• **Work request 1**
Retype the passage on tourism safety between "Each of us hopes" and "most successful year.", inclusive.
• **Work request 2**
Answer the following about the passage on tourism safety:
(a) Which year does the passage hope will be peaceful and happy?
(b) According to recent data, is the world becoming a more or a less dangerous place?
(c) Besides marketing, what is tourism safety said to be about?

Segment Start: Text passage

Each of us hopes that 2013 will be a peaceful and happy year. Recent data, however, point to the fact that the world is becoming a more rather than less dangerous place. If tourism is to prosper it will have to provide caring and efficient models of security. By promoting our tourism safety units as not only brawn but also brains, and by understanding that tourism safety is as much about marketing as it is about crime prevention, the tourism industry can help to make 2013 its most successful year.

Segment End: Text passage
Segment Start: Record extracts

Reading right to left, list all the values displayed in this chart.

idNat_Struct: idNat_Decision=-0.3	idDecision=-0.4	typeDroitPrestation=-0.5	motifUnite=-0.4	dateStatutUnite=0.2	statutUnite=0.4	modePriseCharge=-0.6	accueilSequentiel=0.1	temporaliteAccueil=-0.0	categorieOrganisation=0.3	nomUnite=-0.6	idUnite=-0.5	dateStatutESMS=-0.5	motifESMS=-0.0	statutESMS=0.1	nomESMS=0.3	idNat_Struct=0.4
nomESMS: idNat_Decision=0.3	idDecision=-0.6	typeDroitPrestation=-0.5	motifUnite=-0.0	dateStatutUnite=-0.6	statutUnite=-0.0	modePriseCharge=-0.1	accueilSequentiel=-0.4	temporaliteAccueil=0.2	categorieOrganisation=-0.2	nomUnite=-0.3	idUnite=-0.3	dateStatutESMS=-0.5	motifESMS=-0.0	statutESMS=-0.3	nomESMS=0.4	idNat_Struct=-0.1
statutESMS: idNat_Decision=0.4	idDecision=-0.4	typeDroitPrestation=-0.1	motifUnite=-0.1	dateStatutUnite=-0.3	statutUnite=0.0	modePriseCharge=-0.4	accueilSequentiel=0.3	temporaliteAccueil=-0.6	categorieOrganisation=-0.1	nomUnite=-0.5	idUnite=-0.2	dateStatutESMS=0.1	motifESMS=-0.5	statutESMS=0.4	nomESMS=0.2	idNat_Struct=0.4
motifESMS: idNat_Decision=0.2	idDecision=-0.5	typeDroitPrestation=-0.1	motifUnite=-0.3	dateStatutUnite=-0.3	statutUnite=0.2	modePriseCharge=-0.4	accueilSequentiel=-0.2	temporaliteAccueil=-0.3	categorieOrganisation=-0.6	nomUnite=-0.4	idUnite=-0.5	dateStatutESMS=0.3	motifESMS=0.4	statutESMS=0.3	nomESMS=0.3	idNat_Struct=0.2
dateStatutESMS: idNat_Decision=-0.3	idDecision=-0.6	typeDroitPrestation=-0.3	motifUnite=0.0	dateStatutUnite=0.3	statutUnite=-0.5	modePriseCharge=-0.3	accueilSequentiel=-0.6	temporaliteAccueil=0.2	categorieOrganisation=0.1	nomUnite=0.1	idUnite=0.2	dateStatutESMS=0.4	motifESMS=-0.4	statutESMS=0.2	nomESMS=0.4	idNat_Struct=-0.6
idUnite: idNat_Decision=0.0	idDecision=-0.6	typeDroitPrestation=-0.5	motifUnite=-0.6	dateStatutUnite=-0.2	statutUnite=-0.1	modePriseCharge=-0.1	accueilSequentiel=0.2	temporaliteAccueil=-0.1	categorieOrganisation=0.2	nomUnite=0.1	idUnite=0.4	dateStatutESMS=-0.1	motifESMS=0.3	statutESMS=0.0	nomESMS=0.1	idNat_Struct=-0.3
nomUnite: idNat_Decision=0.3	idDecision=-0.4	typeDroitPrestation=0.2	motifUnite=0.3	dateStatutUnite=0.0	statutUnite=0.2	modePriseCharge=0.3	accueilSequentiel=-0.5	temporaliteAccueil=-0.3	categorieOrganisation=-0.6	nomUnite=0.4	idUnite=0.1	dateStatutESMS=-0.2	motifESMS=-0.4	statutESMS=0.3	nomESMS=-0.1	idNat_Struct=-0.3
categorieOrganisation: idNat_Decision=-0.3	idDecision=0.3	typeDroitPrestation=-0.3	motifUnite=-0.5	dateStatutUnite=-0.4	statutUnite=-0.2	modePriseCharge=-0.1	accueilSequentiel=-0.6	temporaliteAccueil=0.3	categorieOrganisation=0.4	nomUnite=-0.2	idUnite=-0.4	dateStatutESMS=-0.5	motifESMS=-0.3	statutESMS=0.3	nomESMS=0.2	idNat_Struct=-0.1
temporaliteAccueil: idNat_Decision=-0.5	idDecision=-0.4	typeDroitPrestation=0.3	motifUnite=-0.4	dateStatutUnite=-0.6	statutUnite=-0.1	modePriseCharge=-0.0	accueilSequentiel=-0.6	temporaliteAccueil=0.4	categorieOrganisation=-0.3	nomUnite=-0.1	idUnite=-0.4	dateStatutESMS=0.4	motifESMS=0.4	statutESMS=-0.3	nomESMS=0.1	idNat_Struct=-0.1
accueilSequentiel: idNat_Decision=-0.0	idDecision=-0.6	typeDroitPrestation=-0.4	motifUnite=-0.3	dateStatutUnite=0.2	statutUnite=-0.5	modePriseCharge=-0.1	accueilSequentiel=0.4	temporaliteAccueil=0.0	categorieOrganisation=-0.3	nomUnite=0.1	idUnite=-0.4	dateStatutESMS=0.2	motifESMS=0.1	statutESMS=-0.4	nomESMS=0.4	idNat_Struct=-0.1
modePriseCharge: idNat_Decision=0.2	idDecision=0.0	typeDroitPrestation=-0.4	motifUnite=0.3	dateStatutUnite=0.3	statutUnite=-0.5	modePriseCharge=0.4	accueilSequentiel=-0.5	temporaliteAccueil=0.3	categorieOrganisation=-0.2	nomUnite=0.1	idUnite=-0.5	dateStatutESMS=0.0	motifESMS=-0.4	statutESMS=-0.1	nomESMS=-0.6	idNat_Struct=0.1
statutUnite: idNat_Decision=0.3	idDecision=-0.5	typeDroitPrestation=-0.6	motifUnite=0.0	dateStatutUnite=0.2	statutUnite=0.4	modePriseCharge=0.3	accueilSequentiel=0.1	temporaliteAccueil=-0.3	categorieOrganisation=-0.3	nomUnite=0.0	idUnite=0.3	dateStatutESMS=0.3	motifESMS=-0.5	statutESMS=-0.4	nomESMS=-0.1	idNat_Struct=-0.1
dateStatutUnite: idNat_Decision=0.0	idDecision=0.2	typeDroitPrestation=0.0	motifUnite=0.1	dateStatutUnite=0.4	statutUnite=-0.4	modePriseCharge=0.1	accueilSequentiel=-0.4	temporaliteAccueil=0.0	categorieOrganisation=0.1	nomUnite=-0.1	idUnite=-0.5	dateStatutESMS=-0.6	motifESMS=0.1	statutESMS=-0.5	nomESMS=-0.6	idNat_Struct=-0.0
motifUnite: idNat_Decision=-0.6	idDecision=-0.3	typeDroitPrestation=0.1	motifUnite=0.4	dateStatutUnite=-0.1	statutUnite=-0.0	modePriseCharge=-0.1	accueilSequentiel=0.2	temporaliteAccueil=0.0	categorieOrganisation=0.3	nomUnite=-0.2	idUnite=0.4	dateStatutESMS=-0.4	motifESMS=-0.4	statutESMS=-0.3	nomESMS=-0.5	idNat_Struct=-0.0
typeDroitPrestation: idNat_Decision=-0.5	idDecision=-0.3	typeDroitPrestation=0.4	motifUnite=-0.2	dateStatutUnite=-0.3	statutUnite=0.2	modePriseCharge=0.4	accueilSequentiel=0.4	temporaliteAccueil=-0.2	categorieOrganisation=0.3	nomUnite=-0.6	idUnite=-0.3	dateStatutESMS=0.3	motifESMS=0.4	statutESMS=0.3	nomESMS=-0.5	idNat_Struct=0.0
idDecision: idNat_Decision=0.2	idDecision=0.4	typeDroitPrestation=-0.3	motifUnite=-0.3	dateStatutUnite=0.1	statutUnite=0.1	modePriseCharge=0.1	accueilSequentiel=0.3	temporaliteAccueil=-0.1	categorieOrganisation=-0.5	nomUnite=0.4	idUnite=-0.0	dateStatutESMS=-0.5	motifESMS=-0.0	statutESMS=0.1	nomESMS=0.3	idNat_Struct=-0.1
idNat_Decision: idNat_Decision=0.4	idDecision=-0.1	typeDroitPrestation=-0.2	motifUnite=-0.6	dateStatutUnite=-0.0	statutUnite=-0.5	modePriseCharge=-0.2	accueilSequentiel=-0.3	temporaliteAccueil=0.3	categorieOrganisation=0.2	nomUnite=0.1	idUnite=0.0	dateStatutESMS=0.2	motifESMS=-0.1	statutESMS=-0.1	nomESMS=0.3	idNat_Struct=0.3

Segment End: Record extracts

• **Exercise answer 1**
Each of us hopes that 2013 will be a peaceful and happy year. Recent data, however, point to the fact that the world is becoming a more rather than less dangerous place. If tourism is to prosper it will have to provide caring and efficient models of security. By promoting our tourism safety units as not only brawn but also brains, and by understanding that tourism safety is as much about marketing as it is about crime prevention, the tourism industry can help to make 2013 its most successful year.

• **Exercise answer 2**
(a) 2013
(b) A more dangerous place
(c) Crime prevention